_Excerpted records_.
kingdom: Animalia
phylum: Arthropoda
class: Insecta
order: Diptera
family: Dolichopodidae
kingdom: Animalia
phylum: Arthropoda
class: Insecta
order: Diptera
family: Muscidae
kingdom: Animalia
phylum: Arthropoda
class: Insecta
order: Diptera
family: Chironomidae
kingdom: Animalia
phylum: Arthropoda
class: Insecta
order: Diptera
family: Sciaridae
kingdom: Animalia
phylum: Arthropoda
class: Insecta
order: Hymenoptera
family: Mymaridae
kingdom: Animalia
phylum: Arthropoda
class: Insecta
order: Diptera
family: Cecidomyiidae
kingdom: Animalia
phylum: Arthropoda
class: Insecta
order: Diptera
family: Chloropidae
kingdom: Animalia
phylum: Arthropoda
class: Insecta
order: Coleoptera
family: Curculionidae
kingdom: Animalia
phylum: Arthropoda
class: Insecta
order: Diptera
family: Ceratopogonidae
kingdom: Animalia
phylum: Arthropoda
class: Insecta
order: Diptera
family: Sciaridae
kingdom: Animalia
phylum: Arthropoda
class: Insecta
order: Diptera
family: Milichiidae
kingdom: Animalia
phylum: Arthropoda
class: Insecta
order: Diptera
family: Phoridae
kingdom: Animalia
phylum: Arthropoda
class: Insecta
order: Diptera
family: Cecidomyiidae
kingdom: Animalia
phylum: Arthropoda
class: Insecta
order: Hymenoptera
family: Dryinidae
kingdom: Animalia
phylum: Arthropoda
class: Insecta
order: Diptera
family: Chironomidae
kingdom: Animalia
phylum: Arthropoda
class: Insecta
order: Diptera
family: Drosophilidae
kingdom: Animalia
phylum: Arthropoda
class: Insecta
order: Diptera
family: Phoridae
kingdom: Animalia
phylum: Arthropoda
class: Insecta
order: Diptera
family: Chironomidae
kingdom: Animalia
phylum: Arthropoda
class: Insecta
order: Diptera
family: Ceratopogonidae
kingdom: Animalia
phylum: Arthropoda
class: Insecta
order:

_Required work_. Copy every line of the records above word for word, in the same order.

_Solution_.
kingdom: Animalia
phylum: Arthropoda
class: Insecta
order: Diptera
family: Dolichopodidae
kingdom: Animalia
phylum: Arthropoda
class: Insecta
order: Diptera
family: Muscidae
kingdom: Animalia
phylum: Arthropoda
class: Insecta
order: Diptera
family: Chironomidae
kingdom: Animalia
phylum: Arthropoda
class: Insecta
order: Diptera
family: Sciaridae
kingdom: Animalia
phylum: Arthropoda
class: Insecta
order: Hymenoptera
family: Mymaridae
kingdom: Animalia
phylum: Arthropoda
class: Insecta
order: Diptera
family: Cecidomyiidae
kingdom: Animalia
phylum: Arthropoda
class: Insecta
order: Diptera
family: Chloropidae
kingdom: Animalia
phylum: Arthropoda
class: Insecta
order: Coleoptera
family: Curculionidae
kingdom: Animalia
phylum: Arthropoda
class: Insecta
order: Diptera
family: Ceratopogonidae
kingdom: Animalia
phylum: Arthropoda
class: Insecta
order: Diptera
family: Sciaridae
kingdom: Animalia
phylum: Arthropoda
class: Insecta
order: Diptera
family: Milichiidae
kingdom: Animalia
phylum: Arthropoda
class: Insecta
order: Diptera
family: Phoridae
kingdom: Animalia
phylum: Arthropoda
class: Insecta
order: Diptera
family: Cecidomyiidae
kingdom: Animalia
phylum: Arthropoda
class: Insecta
order: Hymenoptera
family: Dryinidae
kingdom: Animalia
phylum: Arthropoda
class: Insecta
order: Diptera
family: Chironomidae
kingdom: Animalia
phylum: Arthropoda
class: Insecta
order: Diptera
family: Drosophilidae
kingdom: Animalia
phylum: Arthropoda
class: Insecta
order: Diptera
family: Phoridae
kingdom: Animalia
phylum: Arthropoda
class: Insecta
order: Diptera
family: Chironomidae
kingdom: Animalia
phylum: Arthropoda
class: Insecta
order: Diptera
family: Ceratopogonidae
kingdom: Animalia
phylum: Arthropoda
class: Insecta
order:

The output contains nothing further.